§ **ACTIVITY**:
Count, in the entries below, the lines in which "course" occurs. Give the number, nothing more.

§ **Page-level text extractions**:
....
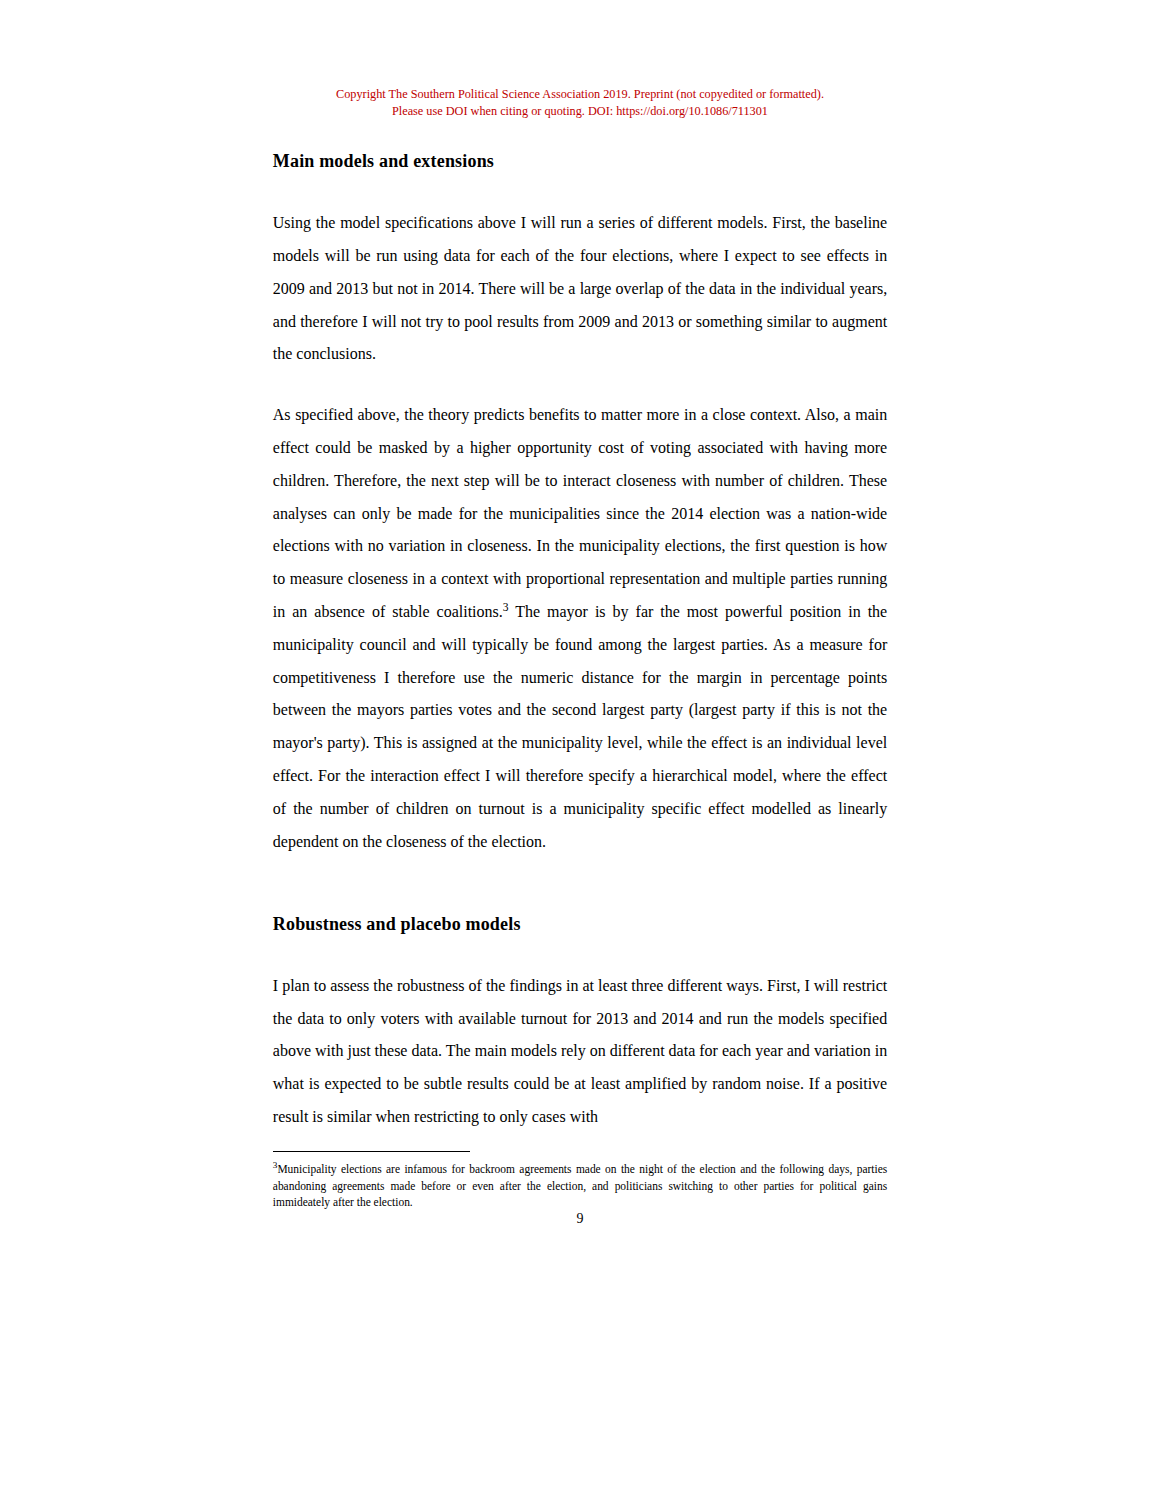Copyright The Southern Political Science Association 2019. Preprint (not copyedited or formatted).
Please use DOI when citing or quoting. DOI: https://doi.org/10.1086/711301
Main models and extensions
Using the model specifications above I will run a series of different models. First, the baseline models will be run using data for each of the four elections, where I expect to see effects in 2009 and 2013 but not in 2014. There will be a large overlap of the data in the individual years, and therefore I will not try to pool results from 2009 and 2013 or something similar to augment the conclusions.
As specified above, the theory predicts benefits to matter more in a close context. Also, a main effect could be masked by a higher opportunity cost of voting associated with having more children. Therefore, the next step will be to interact closeness with number of children. These analyses can only be made for the municipalities since the 2014 election was a nation-wide elections with no variation in closeness. In the municipality elections, the first question is how to measure closeness in a context with proportional representation and multiple parties running in an absence of stable coalitions.3 The mayor is by far the most powerful position in the municipality council and will typically be found among the largest parties. As a measure for competitiveness I therefore use the numeric distance for the margin in percentage points between the mayors parties votes and the second largest party (largest party if this is not the mayor's party). This is assigned at the municipality level, while the effect is an individual level effect. For the interaction effect I will therefore specify a hierarchical model, where the effect of the number of children on turnout is a municipality specific effect modelled as linearly dependent on the closeness of the election.
Robustness and placebo models
I plan to assess the robustness of the findings in at least three different ways. First, I will restrict the data to only voters with available turnout for 2013 and 2014 and run the models specified above with just these data. The main models rely on different data for each year and variation in what is expected to be subtle results could be at least amplified by random noise. If a positive result is similar when restricting to only cases with
3Municipality elections are infamous for backroom agreements made on the night of the election and the following days, parties abandoning agreements made before or even after the election, and politicians switching to other parties for political gains immideately after the election.
9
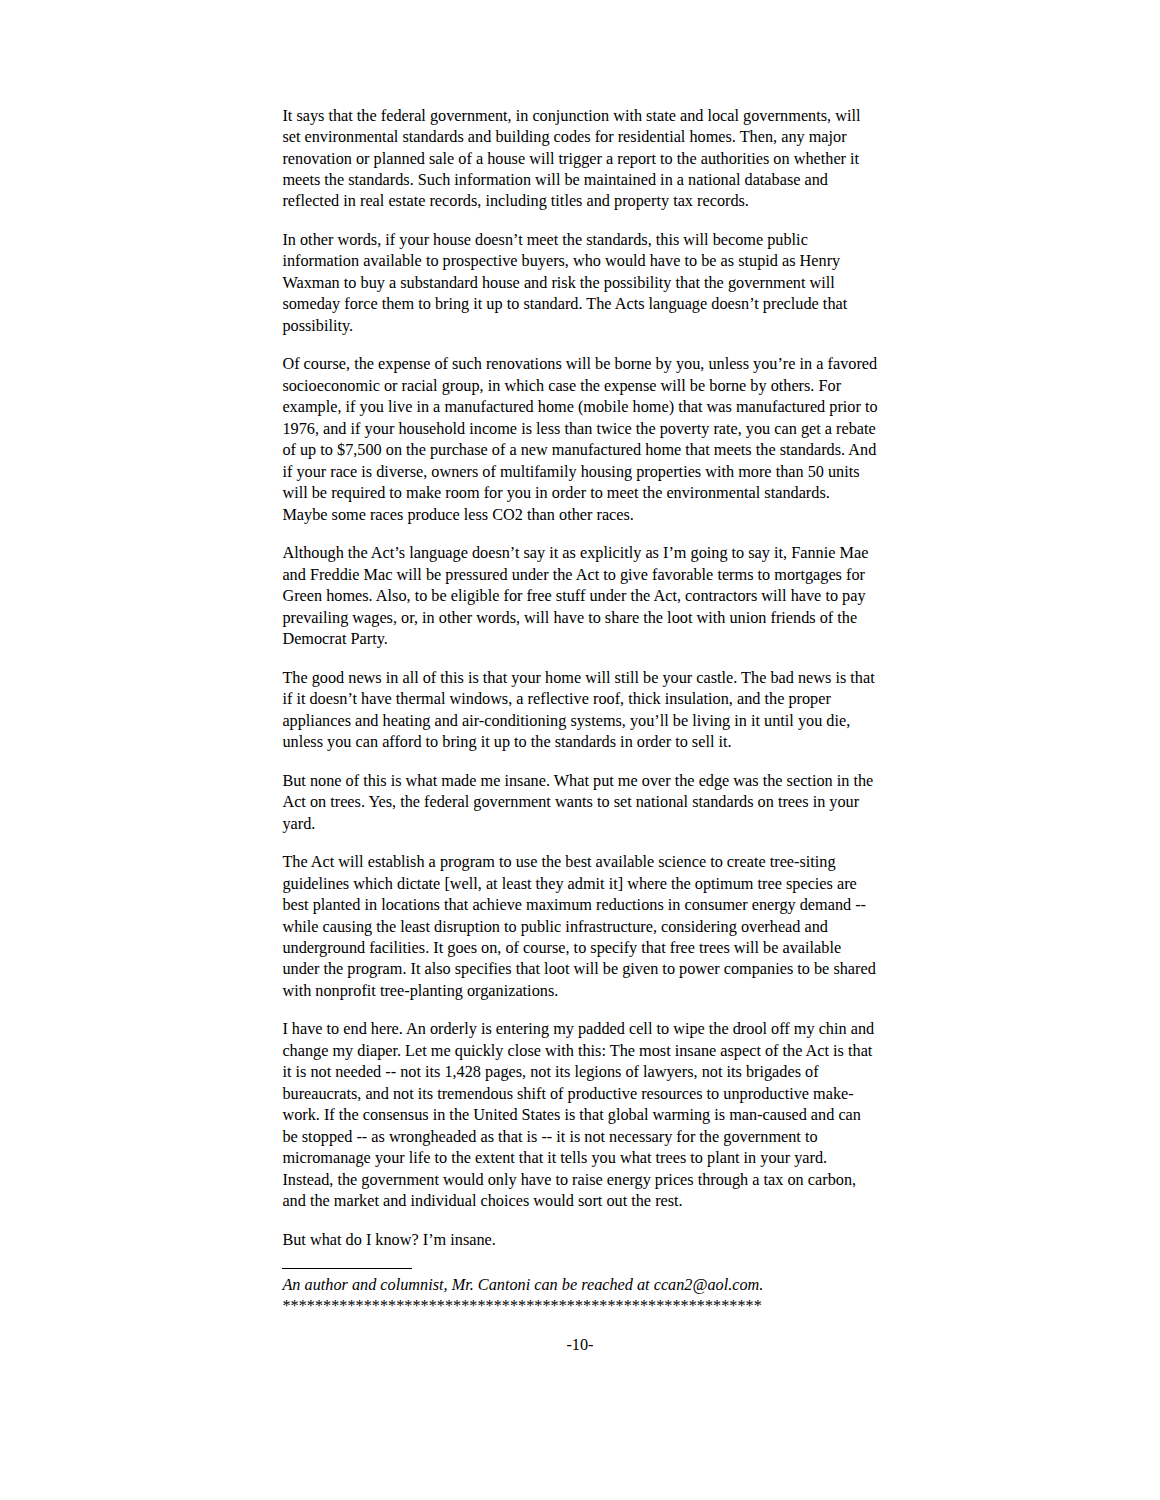It says that the federal government, in conjunction with state and local governments, will set environmental standards and building codes for residential homes. Then, any major renovation or planned sale of a house will trigger a report to the authorities on whether it meets the standards. Such information will be maintained in a national database and reflected in real estate records, including titles and property tax records.
In other words, if your house doesn’t meet the standards, this will become public information available to prospective buyers, who would have to be as stupid as Henry Waxman to buy a substandard house and risk the possibility that the government will someday force them to bring it up to standard. The Acts language doesn’t preclude that possibility.
Of course, the expense of such renovations will be borne by you, unless you’re in a favored socioeconomic or racial group, in which case the expense will be borne by others. For example, if you live in a manufactured home (mobile home) that was manufactured prior to 1976, and if your household income is less than twice the poverty rate, you can get a rebate of up to $7,500 on the purchase of a new manufactured home that meets the standards. And if your race is diverse, owners of multifamily housing properties with more than 50 units will be required to make room for you in order to meet the environmental standards. Maybe some races produce less CO2 than other races.
Although the Act’s language doesn’t say it as explicitly as I’m going to say it, Fannie Mae and Freddie Mac will be pressured under the Act to give favorable terms to mortgages for Green homes. Also, to be eligible for free stuff under the Act, contractors will have to pay prevailing wages, or, in other words, will have to share the loot with union friends of the Democrat Party.
The good news in all of this is that your home will still be your castle. The bad news is that if it doesn’t have thermal windows, a reflective roof, thick insulation, and the proper appliances and heating and air-conditioning systems, you’ll be living in it until you die, unless you can afford to bring it up to the standards in order to sell it.
But none of this is what made me insane. What put me over the edge was the section in the Act on trees. Yes, the federal government wants to set national standards on trees in your yard.
The Act will establish a program to use the best available science to create tree-siting guidelines which dictate [well, at least they admit it] where the optimum tree species are best planted in locations that achieve maximum reductions in consumer energy demand -- while causing the least disruption to public infrastructure, considering overhead and underground facilities. It goes on, of course, to specify that free trees will be available under the program. It also specifies that loot will be given to power companies to be shared with nonprofit tree-planting organizations.
I have to end here. An orderly is entering my padded cell to wipe the drool off my chin and change my diaper. Let me quickly close with this: The most insane aspect of the Act is that it is not needed -- not its 1,428 pages, not its legions of lawyers, not its brigades of bureaucrats, and not its tremendous shift of productive resources to unproductive make-work. If the consensus in the United States is that global warming is man-caused and can be stopped -- as wrongheaded as that is -- it is not necessary for the government to micromanage your life to the extent that it tells you what trees to plant in your yard. Instead, the government would only have to raise energy prices through a tax on carbon, and the market and individual choices would sort out the rest.
But what do I know? I’m insane.
An author and columnist, Mr. Cantoni can be reached at ccan2@aol.com.
***********************************************************
-10-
....
§ **OUTPUT FOR THIS EXERCISE**:
2